Musk's OpenAI lawsuit is falling apart in court
Elon Musk's lawsuit against OpenAI isn't going the way he hoped. His week on the stand exposed serious cracks in his case.
Elon Musk picked this fight. For months he's been shouting from the rooftops that OpenAI ripped off his nonprofit idea, that he was the real brains behind one of tech's biggest players. But his week on the stand? Rough. Really rough.
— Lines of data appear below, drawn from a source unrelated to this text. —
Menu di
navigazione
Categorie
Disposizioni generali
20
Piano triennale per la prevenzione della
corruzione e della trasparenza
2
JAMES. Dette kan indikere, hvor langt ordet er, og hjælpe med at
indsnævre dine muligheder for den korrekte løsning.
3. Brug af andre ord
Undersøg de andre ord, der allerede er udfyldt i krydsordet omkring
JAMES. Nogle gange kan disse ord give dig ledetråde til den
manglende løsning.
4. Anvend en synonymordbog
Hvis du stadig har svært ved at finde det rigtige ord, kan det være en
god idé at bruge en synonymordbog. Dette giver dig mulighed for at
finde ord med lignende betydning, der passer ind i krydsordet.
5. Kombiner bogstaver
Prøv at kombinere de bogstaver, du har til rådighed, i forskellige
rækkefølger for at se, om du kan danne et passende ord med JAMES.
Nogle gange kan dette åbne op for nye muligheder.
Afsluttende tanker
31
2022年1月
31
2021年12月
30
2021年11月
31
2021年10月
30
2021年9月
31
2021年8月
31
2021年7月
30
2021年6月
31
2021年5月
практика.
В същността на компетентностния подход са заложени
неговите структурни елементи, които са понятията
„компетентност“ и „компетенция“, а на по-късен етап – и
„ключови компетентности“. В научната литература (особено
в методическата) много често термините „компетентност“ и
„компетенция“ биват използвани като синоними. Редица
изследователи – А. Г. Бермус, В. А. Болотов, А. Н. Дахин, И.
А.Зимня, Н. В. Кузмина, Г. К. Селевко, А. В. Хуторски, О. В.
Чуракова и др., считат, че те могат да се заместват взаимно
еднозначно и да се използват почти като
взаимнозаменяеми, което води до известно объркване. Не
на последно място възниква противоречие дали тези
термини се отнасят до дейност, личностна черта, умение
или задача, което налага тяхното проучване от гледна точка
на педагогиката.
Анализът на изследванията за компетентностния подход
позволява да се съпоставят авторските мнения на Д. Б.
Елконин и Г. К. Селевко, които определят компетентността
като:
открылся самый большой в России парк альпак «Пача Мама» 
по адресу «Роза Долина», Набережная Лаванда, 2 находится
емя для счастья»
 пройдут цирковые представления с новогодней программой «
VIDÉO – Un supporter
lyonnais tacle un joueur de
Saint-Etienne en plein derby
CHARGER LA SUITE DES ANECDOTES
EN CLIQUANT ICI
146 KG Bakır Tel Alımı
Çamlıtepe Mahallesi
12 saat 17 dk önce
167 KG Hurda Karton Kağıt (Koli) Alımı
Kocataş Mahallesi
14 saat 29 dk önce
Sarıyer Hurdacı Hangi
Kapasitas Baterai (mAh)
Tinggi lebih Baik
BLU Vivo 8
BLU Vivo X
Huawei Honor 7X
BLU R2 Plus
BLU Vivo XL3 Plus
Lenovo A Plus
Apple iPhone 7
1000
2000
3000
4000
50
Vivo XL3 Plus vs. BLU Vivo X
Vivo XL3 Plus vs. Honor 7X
The evidence just isn't lining up the way he needs it to. Lawyers for OpenAI are dismantling his claims piece by piece, and observers watching the trial aren't seeing what Musk promised. The narrative he's been selling—that he built this company and they stole it—is getting harder to defend when you're actually under oath.
Thing is, Musk could've stayed quiet. He chose to sue. He chose to air this out in court. And now he's facing the reality that winning looks increasingly unlikely.
The timing's awkward too. While his legal team's trying to prove he was the driving force at OpenAI, there's documented evidence showing he stepped back years ago. His own words from the past are being used against him. Classic courtroom trap.
What's interesting is how this plays with his public image. Musk thrives on being seen as the guy who built everything from scratch—Tesla, SpaceX, Neuralink. But this case is different. This is about a company he didn't actually run anymore, and claiming credit for something he can't prove.
His attorneys will probably keep fighting. The trial's not over. But the momentum's shifted. What looked like a slam dunk complaint when he filed it now feels like a gamble that might not pay off. And if he loses? That's a pretty public L for someone who doesn't usually take them lying down.